**** Source material ****
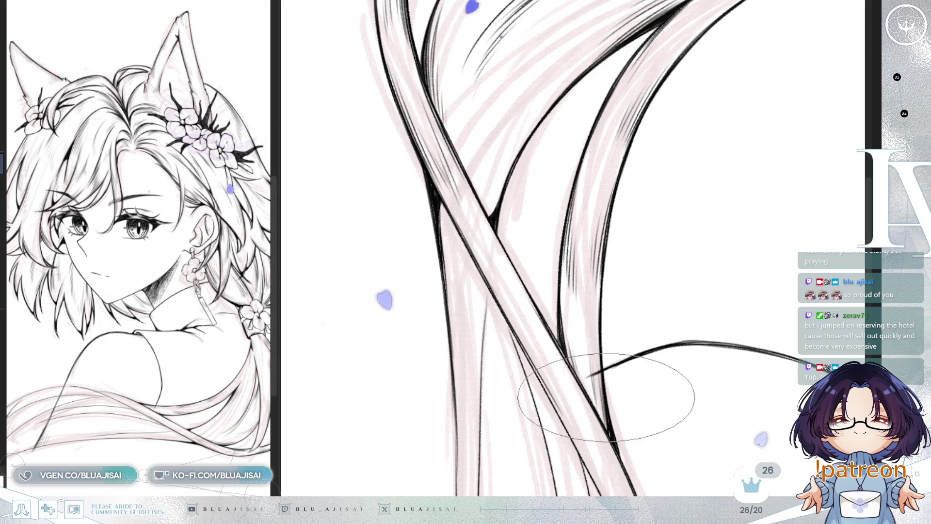
pyautogui.moveTo(606, 397); pyautogui.dragTo(689, 263)
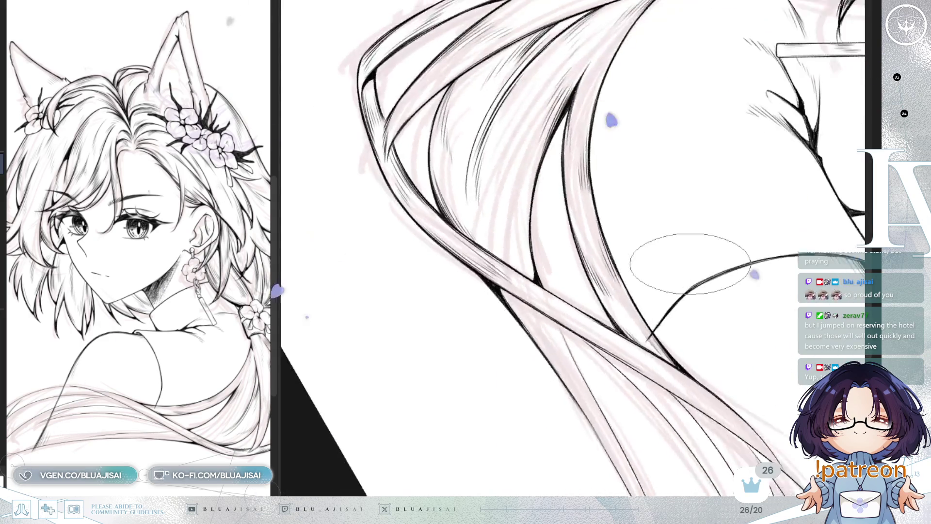
pyautogui.press('Delete')
pyautogui.press('Delete')
pyautogui.press('Home')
****
A word-for-word copy of the listing is needed. It must not include the pictures.

pyautogui.moveTo(606, 397); pyautogui.dragTo(689, 263)
pyautogui.press('Delete')
pyautogui.press('Delete')
pyautogui.press('Home')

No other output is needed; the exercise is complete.